■ **WRITTEN INSTRUCTION 1**: Decide whether each statement below agrees with the thesis excerpt on machine control, and answer yes or no for each along with the deciding words from it: (a) the Chapter 2 networking architecture synchronizes clocks automatically; (b) machine builders must work out network configurations by hand; (c) Chapter 3 deals with programming models for modular machine control.
■ **WRITTEN INSTRUCTION 2**: Write the next part of the thesis excerpt on machine control, picking up after its final sentence.

■ **SELECTED PASSAGE**:

Model-based control risks becoming a black box

Figure 1.9: This figure shows a systems-level view of major components in this thesis. OSAP Chapter 2 and Pipes Section 3.2 are systems architecture tools I developed, together with MAXL Section 3.3, they let us replace GCode with software. I then developed a series of machine models and controllers that let us refactor machine control as an online optimization.

To answer the first question above, I develop a few core methods for the thesis:

  1. In Chapter 2, I build a networking architecture that connects high and low level software environments across heterogeneous links, allowing us to connect machine hardware to software. This has a few important properties:
    1. Connections are relatively low latency.
    2. Network configurations can be ascertained automatically, reducing setup burden on machine builders.
    3. Clocks in the network are automatically synchronized, providing a basis for co-ordinated control and sensing.
  2. Chapter 3 covers my progress on programming models (and libraries) for modular machine control.

■ **SOURCE EXCERPT**:
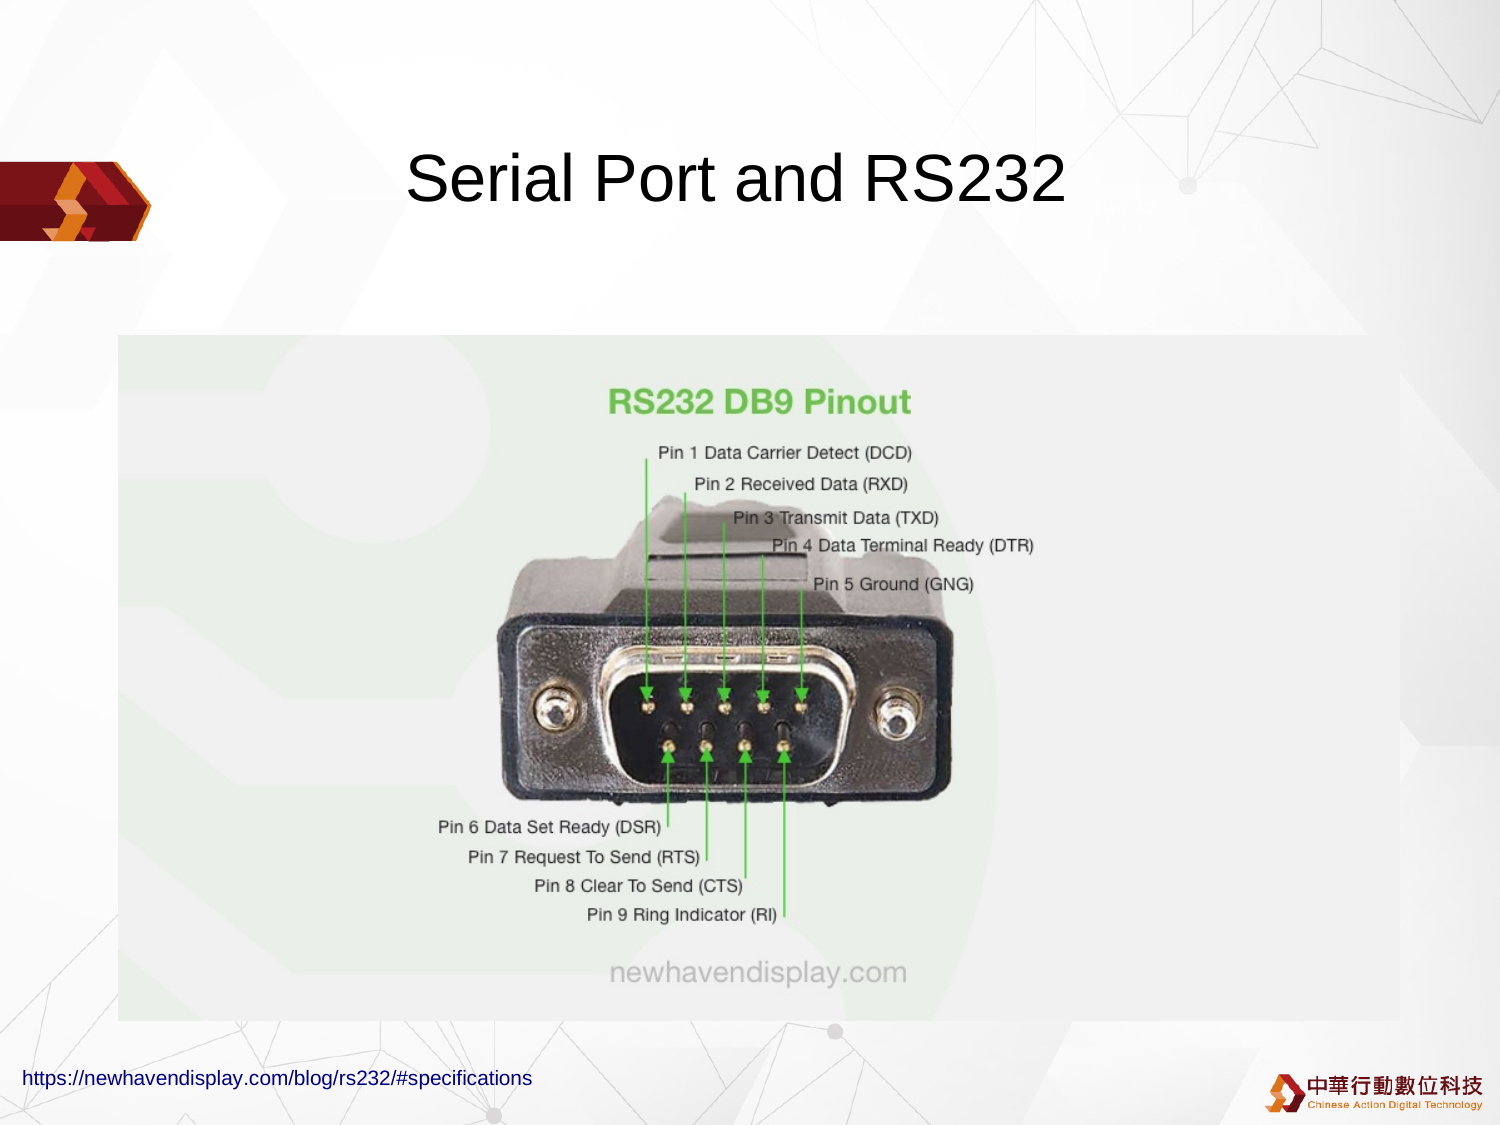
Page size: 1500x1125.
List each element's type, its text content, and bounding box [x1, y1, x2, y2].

■ **WRITTEN RESPONSE 1**:
(a) Yes: "Clocks in the network are automatically synchronized"
(b) No: "Network configurations can be ascertained automatically, reducing setup burden on machine builders."
(c) Yes: "Chapter 3 covers my progress on programming models (and libraries) for modular machine control."

■ **WRITTEN RESPONSE 2**:
    1. In Section 3.2, I develop PIPES, a programming interface that represents distributed systems using dataflow and remote procedure call semantics. This allows us to develop machine algorithms whose components are made up of firmware and software modules together.
    2. Within the PIPES framework I develop MAXL (Section 3.3), a motion control framework for distributed but co-ordinated execution of machine controls.
  3. In Chapter 4, I develop a kit of modular control boards for actuation and sensing of machines.

Using these tools, I can begin to answer the remaining questions:

  1. In Chapter 5 I develop a velocity planner that expresses machine control as an explicit constrained optimization problem. Here, I show that model-based control can exceed the performance of heuristics based solvers that are common in the state of the art for the same task. This requires that I develop a few additional methods:
    1. A closed-loop stepper motor controller that can learn some of its own model parameters (Section 5.3.1).
    2. Models of machine mass, damping, and kinematics (Section 5.3.2).
    3. The solver itself, in Section 5.6.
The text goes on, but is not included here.